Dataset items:
============

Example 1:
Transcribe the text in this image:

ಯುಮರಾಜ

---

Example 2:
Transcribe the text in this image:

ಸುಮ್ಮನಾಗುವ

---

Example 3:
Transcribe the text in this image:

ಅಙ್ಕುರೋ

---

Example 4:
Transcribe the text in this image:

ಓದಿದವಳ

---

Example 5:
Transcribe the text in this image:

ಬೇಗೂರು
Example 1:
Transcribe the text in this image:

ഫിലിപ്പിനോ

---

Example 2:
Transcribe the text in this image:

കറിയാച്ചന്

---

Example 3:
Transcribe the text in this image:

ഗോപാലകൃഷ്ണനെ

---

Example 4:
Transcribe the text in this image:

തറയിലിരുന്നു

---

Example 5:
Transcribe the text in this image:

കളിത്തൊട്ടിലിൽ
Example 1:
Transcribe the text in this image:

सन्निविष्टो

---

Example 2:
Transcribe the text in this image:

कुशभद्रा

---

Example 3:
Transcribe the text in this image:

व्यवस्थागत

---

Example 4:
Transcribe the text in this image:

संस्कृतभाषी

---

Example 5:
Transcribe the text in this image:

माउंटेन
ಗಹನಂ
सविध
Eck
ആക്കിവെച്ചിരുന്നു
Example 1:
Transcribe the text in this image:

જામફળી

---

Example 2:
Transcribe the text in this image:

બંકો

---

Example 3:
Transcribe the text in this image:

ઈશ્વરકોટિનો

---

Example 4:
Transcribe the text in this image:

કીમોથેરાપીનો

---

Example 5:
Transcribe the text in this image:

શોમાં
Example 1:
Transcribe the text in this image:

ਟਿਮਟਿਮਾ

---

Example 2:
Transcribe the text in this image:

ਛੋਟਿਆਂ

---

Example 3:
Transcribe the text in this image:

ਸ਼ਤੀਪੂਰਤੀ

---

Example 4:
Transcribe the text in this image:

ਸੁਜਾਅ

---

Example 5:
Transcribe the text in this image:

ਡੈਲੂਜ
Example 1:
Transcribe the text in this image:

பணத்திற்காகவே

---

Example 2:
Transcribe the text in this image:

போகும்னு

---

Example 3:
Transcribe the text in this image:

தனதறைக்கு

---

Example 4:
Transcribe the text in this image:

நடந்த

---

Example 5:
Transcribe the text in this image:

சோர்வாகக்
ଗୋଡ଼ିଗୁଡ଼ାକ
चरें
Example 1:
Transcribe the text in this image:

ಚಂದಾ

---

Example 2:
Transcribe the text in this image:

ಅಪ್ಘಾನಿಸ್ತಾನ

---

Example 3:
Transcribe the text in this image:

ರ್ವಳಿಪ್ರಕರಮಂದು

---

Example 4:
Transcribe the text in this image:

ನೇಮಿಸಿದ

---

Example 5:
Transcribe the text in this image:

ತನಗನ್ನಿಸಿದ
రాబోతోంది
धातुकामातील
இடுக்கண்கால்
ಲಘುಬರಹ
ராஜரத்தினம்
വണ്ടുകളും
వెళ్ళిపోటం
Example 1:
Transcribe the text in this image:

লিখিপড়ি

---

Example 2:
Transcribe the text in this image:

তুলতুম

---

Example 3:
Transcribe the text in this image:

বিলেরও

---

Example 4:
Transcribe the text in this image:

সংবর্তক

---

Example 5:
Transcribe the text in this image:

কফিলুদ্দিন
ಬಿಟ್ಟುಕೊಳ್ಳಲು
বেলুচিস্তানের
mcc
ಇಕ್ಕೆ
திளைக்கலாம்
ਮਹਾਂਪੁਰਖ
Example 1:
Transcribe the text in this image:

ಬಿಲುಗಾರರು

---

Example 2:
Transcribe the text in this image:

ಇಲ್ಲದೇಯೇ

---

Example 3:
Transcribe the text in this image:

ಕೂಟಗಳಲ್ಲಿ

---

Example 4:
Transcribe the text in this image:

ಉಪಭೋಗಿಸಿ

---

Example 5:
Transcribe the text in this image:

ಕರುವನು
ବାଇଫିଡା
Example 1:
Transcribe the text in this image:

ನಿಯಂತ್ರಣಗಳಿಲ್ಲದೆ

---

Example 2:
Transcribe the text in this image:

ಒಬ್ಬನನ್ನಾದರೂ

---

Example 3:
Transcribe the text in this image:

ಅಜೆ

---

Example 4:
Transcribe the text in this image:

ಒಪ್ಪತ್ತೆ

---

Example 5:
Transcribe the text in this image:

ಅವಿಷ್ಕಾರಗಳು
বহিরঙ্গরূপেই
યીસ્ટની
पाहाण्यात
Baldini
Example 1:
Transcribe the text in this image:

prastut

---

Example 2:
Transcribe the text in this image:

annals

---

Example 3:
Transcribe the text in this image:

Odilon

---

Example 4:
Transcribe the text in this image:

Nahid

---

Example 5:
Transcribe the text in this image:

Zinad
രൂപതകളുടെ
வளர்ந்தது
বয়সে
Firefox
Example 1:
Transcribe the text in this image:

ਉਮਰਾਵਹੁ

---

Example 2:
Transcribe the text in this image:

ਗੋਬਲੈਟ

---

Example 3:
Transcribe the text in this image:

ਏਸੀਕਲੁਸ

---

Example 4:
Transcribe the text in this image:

============

▶ **TASK GOAL**:
Word for word, repeat each entry shown above.

▶ **FINAL ANSWER**:
Example 1:
Transcribe the text in this image:

ಯುಮರಾಜ

---

Example 2:
Transcribe the text in this image:

ಸುಮ್ಮನಾಗುವ

---

Example 3:
Transcribe the text in this image:

ಅಙ್ಕುರೋ

---

Example 4:
Transcribe the text in this image:

ಓದಿದವಳ

---

Example 5:
Transcribe the text in this image:

ಬೇಗೂರು
Example 1:
Transcribe the text in this image:

ഫിലിപ്പിനോ

---

Example 2:
Transcribe the text in this image:

കറിയാച്ചന്

---

Example 3:
Transcribe the text in this image:

ഗോപാലകൃഷ്ണനെ

---

Example 4:
Transcribe the text in this image:

തറയിലിരുന്നു

---

Example 5:
Transcribe the text in this image:

കളിത്തൊട്ടിലിൽ
Example 1:
Transcribe the text in this image:

सन्निविष्टो

---

Example 2:
Transcribe the text in this image:

कुशभद्रा

---

Example 3:
Transcribe the text in this image:

व्यवस्थागत

---

Example 4:
Transcribe the text in this image:

संस्कृतभाषी

---

Example 5:
Transcribe the text in this image:

माउंटेन
ಗಹನಂ
सविध
Eck
ആക്കിവെച്ചിരുന്നു
Example 1:
Transcribe the text in this image:

જામફળી

---

Example 2:
Transcribe the text in this image:

બંકો

---

Example 3:
Transcribe the text in this image:

ઈશ્વરકોટિનો

---

Example 4:
Transcribe the text in this image:

કીમોથેરાપીનો

---

Example 5:
Transcribe the text in this image:

શોમાં
Example 1:
Transcribe the text in this image:

ਟਿਮਟਿਮਾ

---

Example 2:
Transcribe the text in this image:

ਛੋਟਿਆਂ

---

Example 3:
Transcribe the text in this image:

ਸ਼ਤੀਪੂਰਤੀ

---

Example 4:
Transcribe the text in this image:

ਸੁਜਾਅ

---

Example 5:
Transcribe the text in this image:

ਡੈਲੂਜ
Example 1:
Transcribe the text in this image:

பணத்திற்காகவே

---

Example 2:
Transcribe the text in this image:

போகும்னு

---

Example 3:
Transcribe the text in this image:

தனதறைக்கு

---

Example 4:
Transcribe the text in this image:

நடந்த

---

Example 5:
Transcribe the text in this image:

சோர்வாகக்
ଗୋଡ଼ିଗୁଡ଼ାକ
चरें
Example 1:
Transcribe the text in this image:

ಚಂದಾ

---

Example 2:
Transcribe the text in this image:

ಅಪ್ಘಾನಿಸ್ತಾನ

---

Example 3:
Transcribe the text in this image:

ರ್ವಳಿಪ್ರಕರಮಂದು

---

Example 4:
Transcribe the text in this image:

ನೇಮಿಸಿದ

---

Example 5:
Transcribe the text in this image:

ತನಗನ್ನಿಸಿದ
రాబోతోంది
धातुकामातील
இடுக்கண்கால்
ಲಘುಬರಹ
ராஜரத்தினம்
വണ്ടുകളും
వెళ్ళిపోటం
Example 1:
Transcribe the text in this image:

লিখিপড়ি

---

Example 2:
Transcribe the text in this image:

তুলতুম

---

Example 3:
Transcribe the text in this image:

বিলেরও

---

Example 4:
Transcribe the text in this image:

সংবর্তক

---

Example 5:
Transcribe the text in this image:

কফিলুদ্দিন
ಬಿಟ್ಟುಕೊಳ್ಳಲು
বেলুচিস্তানের
mcc
ಇಕ್ಕೆ
திளைக்கலாம்
ਮਹਾਂਪੁਰਖ
Example 1:
Transcribe the text in this image:

ಬಿಲುಗಾರರು

---

Example 2:
Transcribe the text in this image:

ಇಲ್ಲದೇಯೇ

---

Example 3:
Transcribe the text in this image:

ಕೂಟಗಳಲ್ಲಿ

---

Example 4:
Transcribe the text in this image:

ಉಪಭೋಗಿಸಿ

---

Example 5:
Transcribe the text in this image:

ಕರುವನು
ବାଇଫିଡା
Example 1:
Transcribe the text in this image:

ನಿಯಂತ್ರಣಗಳಿಲ್ಲದೆ

---

Example 2:
Transcribe the text in this image:

ಒಬ್ಬನನ್ನಾದರೂ

---

Example 3:
Transcribe the text in this image:

ಅಜೆ

---

Example 4:
Transcribe the text in this image:

ಒಪ್ಪತ್ತೆ

---

Example 5:
Transcribe the text in this image:

ಅವಿಷ್ಕಾರಗಳು
বহিরঙ্গরূপেই
યીસ્ટની
पाहाण्यात
Baldini
Example 1:
Transcribe the text in this image:

prastut

---

Example 2:
Transcribe the text in this image:

annals

---

Example 3:
Transcribe the text in this image:

Odilon

---

Example 4:
Transcribe the text in this image:

Nahid

---

Example 5:
Transcribe the text in this image:

Zinad
രൂപതകളുടെ
வளர்ந்தது
বয়সে
Firefox
Example 1:
Transcribe the text in this image:

ਉਮਰਾਵਹੁ

---

Example 2:
Transcribe the text in this image:

ਗੋਬਲੈਟ

---

Example 3:
Transcribe the text in this image:

ਏਸੀਕਲੁਸ

---

Example 4:
Transcribe the text in this image:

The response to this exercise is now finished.